Vladimir Putin talks to Kyzyl high school children, 2 September 2024. Photo: EPA-EFE/VYACHESLAV PROKOFYEV / SPUTNIK / KREMLIN POOL
Vladimir Putin addressed a class of high school students in Kyzyl, the capital of the southern Siberian republic of Tyva, on Monday as part of the mandatory Important Conversations propaganda initiative introduced by the Russian government in September 2022 to “boost patriotism” among Russian pupils.
The topics discussed by Putin included the Russian offensive in the Donbas, challenges faced by schools in Russia’s border regions, peace talks with Kyiv, hostile countries, trans women in sport and how he sleeps at night.
Discussing the war in Ukraine, Putin admitted that people in Russia’s Kursk region were experiencing “challenging circumstances” amid Ukraine’s ongoing offensive there, before adding that Ukraine had failed to achieve its principal objective, namely to stop the Russian offensive in Donbas.
Noting Russian advances in eastern Ukraine’s Donetsk region, Putin said that he was “sure that this provocation will also fail and after that there will be a desire to really […] move ahead with peace talks.”
Putin also promised to “return life to normal” for children going to school in Russia’s Kursk, Bryansk and Belgorod regions, all of which border Ukraine.

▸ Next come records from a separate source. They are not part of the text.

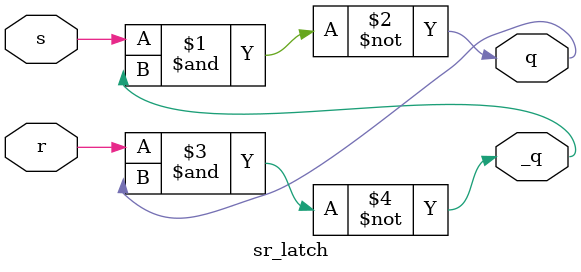
<source format=v>
`define NAND nand #5

module sr_latch
(
	input s,
	input r,
	output q,
	output _q
);

`NAND top(q,s,_q);
`NAND bot(_q,r,q);

endmodule

</source>
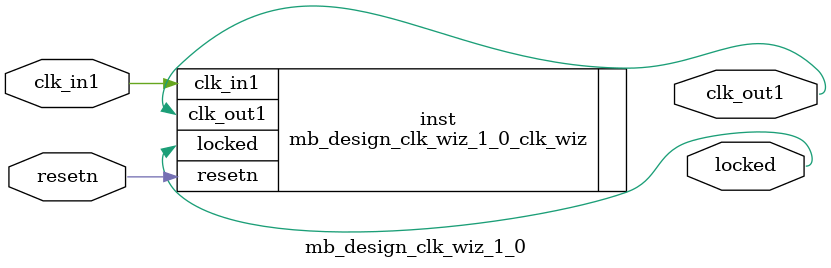
<source format=v>


`timescale 1ps/1ps

(* CORE_GENERATION_INFO = "mb_design_clk_wiz_1_0,clk_wiz_v6_0_11_0_0,{component_name=mb_design_clk_wiz_1_0,use_phase_alignment=true,use_min_o_jitter=false,use_max_i_jitter=false,use_dyn_phase_shift=false,use_inclk_switchover=false,use_dyn_reconfig=false,enable_axi=0,feedback_source=FDBK_AUTO,PRIMITIVE=MMCM,num_out_clk=1,clkin1_period=10.000,clkin2_period=10.000,use_power_down=false,use_reset=true,use_locked=true,use_inclk_stopped=false,feedback_type=SINGLE,CLOCK_MGR_TYPE=NA,manual_override=false}" *)

module mb_design_clk_wiz_1_0 
 (
  // Clock out ports
  output        clk_out1,
  // Status and control signals
  input         resetn,
  output        locked,
 // Clock in ports
  input         clk_in1
 );

  mb_design_clk_wiz_1_0_clk_wiz inst
  (
  // Clock out ports  
  .clk_out1(clk_out1),
  // Status and control signals               
  .resetn(resetn), 
  .locked(locked),
 // Clock in ports
  .clk_in1(clk_in1)
  );

endmodule

</source>
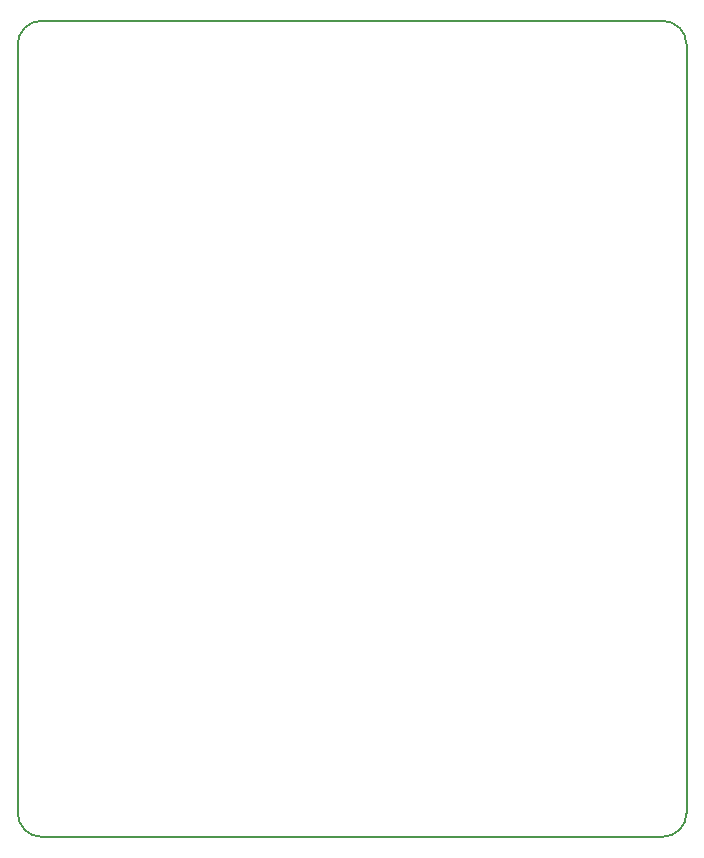
<source format=gbr>
G04 #@! TF.FileFunction,Profile,NP*
%FSLAX46Y46*%
G04 Gerber Fmt 4.6, Leading zero omitted, Abs format (unit mm)*
G04 Created by KiCad (PCBNEW 4.0.7) date 07/31/18 16:14:13*
%MOMM*%
%LPD*%
G01*
G04 APERTURE LIST*
%ADD10C,0.100000*%
%ADD11C,0.150000*%
G04 APERTURE END LIST*
D10*
D11*
X46320000Y-134550000D02*
G75*
G03X48320000Y-136550000I2000000J0D01*
G01*
X100950000Y-136550000D02*
G75*
G03X102950000Y-134550000I0J2000000D01*
G01*
X102950000Y-69480000D02*
G75*
G03X100950000Y-67480000I-2000000J0D01*
G01*
X48320000Y-67480000D02*
G75*
G03X46320000Y-69480000I0J-2000000D01*
G01*
X46320000Y-134550000D02*
X46320000Y-69480000D01*
X100950000Y-136550000D02*
X48320000Y-136550000D01*
X102950000Y-69480000D02*
X102950000Y-134550000D01*
X48320000Y-67480000D02*
X100950000Y-67480000D01*
M02*

</source>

Putin stressed that Russia did “not have enemy languages, or even have enemy countries” but rather “hostile elites in some countries that have been fighting Russia for centuries with the goal of weakening the country.”
Wading into the heated debate around trans women in sport, Putin accused trans women of “killing women’s sports”, labelling their participation in women’s sporting competitions “completely unfair”.
The de facto Russian leader was also asked how he slept at night, to which he responded: “It would be awkward to lie, so I will tell it like it is, though it’s not a good example — today I slept four hours, this is not enough and usually I sleep about six hours.”